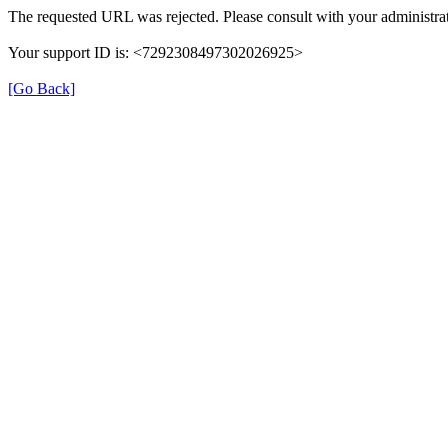
The requested URL was rejected. Please consult with your administrat
Your support ID is: <7292308497302026925>
[Go Back]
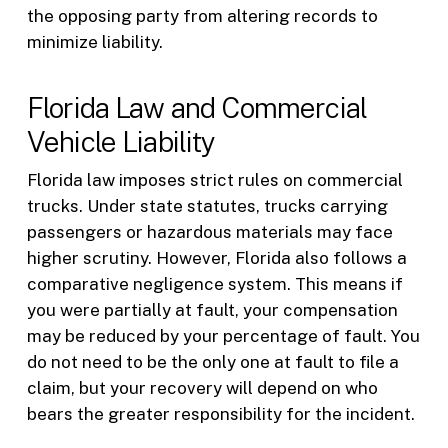
the opposing party from altering records to
minimize liability.
Florida Law and Commercial
Vehicle Liability
Florida law imposes strict rules on commercial
trucks. Under state statutes, trucks carrying
passengers or hazardous materials may face
higher scrutiny. However, Florida also follows a
comparative negligence system. This means if
you were partially at fault, your compensation
may be reduced by your percentage of fault. You
do not need to be the only one at fault to file a
claim, but your recovery will depend on who
bears the greater responsibility for the incident.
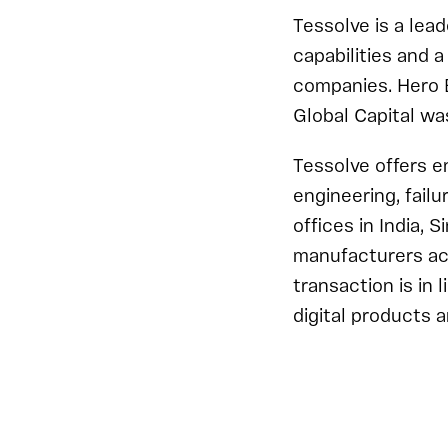
Tessolve is a lea
capabilities and 
companies. Hero E
Global Capital wa
Tessolve offers e
engineering, fail
offices in India, 
manufacturers acc
transaction is in l
digital products a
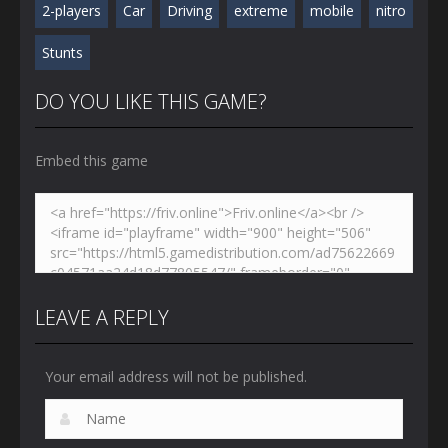
2-players
Car
Driving
extreme
mobile
nitro
Stunts
DO YOU LIKE THIS GAME?
Embed this game
LEAVE A REPLY
Your email address will not be published.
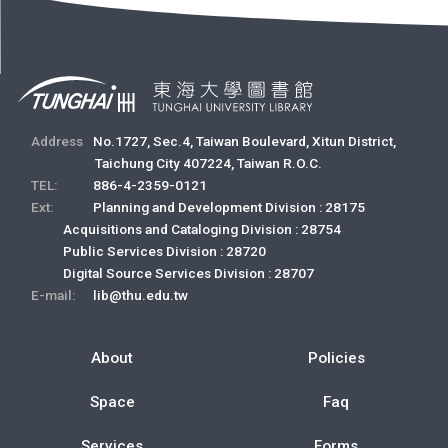
Address
No.1727, Sec.4, Taiwan Boulevard, Xitun District,
Taichung City 407224, Taiwan R.O.C.
TEL:
886-4-2359-0121
Ext:
Planning and Development Division : 28175
Acquisitions and Cataloging Division : 28754
Public Services Division : 28720
Digital Source Services Division : 28707
E-mail:
lib@thu.edu.tw
About
Policies
Space
Faq
Services
Forms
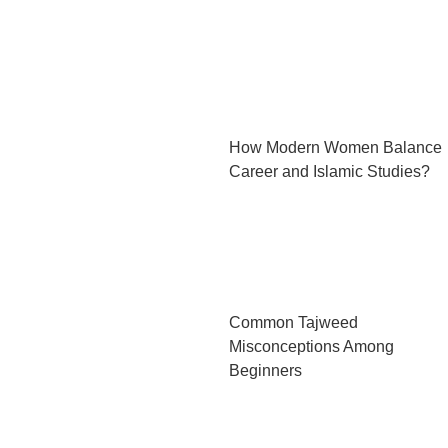
How Modern Women Balance
Career and Islamic Studies?
Common Tajweed
Misconceptions Among
Beginners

- [Instruction]
Print the text read from every one of the records above, line for line, and leave the pictures out of your answer.

- [Answer for the task]
The requested URL was rejected. Please consult with your administrat
Your support ID is: <7292308497302026925>
[Go Back]
the opposing party from altering records to
minimize liability.
Florida Law and Commercial
Vehicle Liability
Florida law imposes strict rules on commercial
trucks. Under state statutes, trucks carrying
passengers or hazardous materials may face
higher scrutiny. However, Florida also follows a
comparative negligence system. This means if
you were partially at fault, your compensation
may be reduced by your percentage of fault. You
do not need to be the only one at fault to file a
claim, but your recovery will depend on who
bears the greater responsibility for the incident.
Tessolve is a lea
capabilities and 
companies. Hero E
Global Capital wa
Tessolve offers e
engineering, fail
offices in India, 
manufacturers acc
transaction is in l
digital products a
2-players
Car
Driving
extreme
mobile
nitro
Stunts
DO YOU LIKE THIS GAME?
Embed this game
LEAVE A REPLY
Your email address will not be published.
Address
No.1727, Sec.4, Taiwan Boulevard, Xitun District,
Taichung City 407224, Taiwan R.O.C.
TEL:
886-4-2359-0121
Ext:
Planning and Development Division : 28175
Acquisitions and Cataloging Division : 28754
Public Services Division : 28720
Digital Source Services Division : 28707
E-mail:
lib@thu.edu.tw
About
Policies
Space
Faq
Services
Forms
How Modern Women Balance
Career and Islamic Studies?
Common Tajweed
Misconceptions Among
Beginners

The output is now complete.